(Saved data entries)
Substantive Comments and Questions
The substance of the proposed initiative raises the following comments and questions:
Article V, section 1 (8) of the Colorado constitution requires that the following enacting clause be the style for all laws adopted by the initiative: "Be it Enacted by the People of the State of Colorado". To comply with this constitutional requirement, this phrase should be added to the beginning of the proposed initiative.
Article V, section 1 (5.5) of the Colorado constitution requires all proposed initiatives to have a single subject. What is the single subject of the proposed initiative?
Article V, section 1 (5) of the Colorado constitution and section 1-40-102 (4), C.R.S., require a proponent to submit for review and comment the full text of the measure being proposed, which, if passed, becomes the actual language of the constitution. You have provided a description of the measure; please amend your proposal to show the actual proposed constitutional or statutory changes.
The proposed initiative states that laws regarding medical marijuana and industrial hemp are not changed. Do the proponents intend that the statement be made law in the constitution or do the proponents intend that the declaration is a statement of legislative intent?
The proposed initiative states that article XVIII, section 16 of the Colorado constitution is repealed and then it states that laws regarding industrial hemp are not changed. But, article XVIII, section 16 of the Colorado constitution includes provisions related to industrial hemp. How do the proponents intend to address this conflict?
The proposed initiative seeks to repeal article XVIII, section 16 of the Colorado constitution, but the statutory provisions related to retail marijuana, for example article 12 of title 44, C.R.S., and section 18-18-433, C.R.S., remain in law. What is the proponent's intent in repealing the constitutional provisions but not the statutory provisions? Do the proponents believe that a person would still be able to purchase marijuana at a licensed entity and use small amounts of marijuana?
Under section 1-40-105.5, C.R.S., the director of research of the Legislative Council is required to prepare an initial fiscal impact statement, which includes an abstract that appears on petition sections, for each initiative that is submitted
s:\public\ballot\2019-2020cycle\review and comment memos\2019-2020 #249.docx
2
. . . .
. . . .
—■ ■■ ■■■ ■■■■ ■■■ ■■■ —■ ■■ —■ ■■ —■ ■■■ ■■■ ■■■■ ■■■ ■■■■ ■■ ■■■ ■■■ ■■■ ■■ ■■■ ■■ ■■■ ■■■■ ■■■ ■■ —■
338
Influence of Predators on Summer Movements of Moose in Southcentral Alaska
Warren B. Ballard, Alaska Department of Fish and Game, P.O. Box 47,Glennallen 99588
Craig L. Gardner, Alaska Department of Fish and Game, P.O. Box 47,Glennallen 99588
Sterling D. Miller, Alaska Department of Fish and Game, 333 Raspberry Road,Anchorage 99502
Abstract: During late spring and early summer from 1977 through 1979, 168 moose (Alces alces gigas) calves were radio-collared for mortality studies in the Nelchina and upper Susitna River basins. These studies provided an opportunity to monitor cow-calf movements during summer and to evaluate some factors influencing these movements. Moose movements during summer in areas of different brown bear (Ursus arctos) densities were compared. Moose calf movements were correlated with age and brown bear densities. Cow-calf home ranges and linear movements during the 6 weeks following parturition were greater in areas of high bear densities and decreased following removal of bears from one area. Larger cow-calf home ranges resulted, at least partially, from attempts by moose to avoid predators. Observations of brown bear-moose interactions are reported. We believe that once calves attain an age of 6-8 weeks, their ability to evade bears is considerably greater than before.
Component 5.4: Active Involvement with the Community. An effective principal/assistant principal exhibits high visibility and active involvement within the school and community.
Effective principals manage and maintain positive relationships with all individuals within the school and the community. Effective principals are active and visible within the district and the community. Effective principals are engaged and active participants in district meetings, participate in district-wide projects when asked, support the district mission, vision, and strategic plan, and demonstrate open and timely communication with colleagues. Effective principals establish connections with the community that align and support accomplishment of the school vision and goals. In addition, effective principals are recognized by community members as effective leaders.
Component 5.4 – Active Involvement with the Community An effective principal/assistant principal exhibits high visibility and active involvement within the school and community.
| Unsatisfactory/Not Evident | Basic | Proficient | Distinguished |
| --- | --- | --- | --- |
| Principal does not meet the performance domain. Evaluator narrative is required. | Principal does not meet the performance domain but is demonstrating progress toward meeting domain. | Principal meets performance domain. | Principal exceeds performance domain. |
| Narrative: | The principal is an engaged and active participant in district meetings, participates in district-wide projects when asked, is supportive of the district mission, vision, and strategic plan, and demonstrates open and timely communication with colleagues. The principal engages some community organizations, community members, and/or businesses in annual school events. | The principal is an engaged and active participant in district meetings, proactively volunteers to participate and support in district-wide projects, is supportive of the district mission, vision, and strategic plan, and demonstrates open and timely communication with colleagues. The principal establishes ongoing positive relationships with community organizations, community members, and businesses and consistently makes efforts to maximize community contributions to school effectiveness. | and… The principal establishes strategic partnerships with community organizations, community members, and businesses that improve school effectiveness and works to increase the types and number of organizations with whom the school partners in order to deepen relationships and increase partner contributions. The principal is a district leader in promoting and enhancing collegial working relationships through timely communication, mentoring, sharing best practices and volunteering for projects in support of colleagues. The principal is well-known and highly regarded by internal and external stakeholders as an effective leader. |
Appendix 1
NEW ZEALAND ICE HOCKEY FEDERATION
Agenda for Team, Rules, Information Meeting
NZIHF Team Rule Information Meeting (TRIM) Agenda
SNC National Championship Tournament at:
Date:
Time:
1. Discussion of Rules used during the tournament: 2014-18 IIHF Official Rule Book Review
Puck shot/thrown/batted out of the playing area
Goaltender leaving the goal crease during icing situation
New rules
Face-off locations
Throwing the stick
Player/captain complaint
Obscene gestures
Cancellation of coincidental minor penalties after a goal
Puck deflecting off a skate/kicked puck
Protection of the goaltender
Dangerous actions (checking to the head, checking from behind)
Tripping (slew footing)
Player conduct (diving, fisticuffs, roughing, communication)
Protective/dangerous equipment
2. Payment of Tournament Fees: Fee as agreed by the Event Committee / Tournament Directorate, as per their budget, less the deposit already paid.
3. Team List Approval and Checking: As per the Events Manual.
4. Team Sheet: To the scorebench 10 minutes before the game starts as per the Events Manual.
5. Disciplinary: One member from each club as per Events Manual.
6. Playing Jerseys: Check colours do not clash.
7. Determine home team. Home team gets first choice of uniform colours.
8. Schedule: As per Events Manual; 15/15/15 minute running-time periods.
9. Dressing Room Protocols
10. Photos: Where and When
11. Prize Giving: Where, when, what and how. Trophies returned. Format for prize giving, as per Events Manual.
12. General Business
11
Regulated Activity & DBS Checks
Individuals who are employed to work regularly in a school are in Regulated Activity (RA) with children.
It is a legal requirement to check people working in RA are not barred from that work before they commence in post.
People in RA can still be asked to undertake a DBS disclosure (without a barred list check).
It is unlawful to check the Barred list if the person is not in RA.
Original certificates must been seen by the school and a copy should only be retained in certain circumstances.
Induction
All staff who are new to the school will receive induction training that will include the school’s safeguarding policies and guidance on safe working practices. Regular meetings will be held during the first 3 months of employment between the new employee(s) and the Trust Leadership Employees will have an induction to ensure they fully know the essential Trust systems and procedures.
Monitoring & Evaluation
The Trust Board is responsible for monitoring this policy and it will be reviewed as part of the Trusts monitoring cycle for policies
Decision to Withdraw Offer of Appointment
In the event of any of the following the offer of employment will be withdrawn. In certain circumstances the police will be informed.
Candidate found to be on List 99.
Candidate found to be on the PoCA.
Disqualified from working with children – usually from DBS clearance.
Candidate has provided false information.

Work to complete:
Go through the records above and return each line in which the word "assistant" occurs.

Finished exercise:
Component 5.4: Active Involvement with the Community. An effective principal/assistant principal exhibits high visibility and active involvement within the school and community.
Component 5.4 – Active Involvement with the Community An effective principal/assistant principal exhibits high visibility and active involvement within the school and community.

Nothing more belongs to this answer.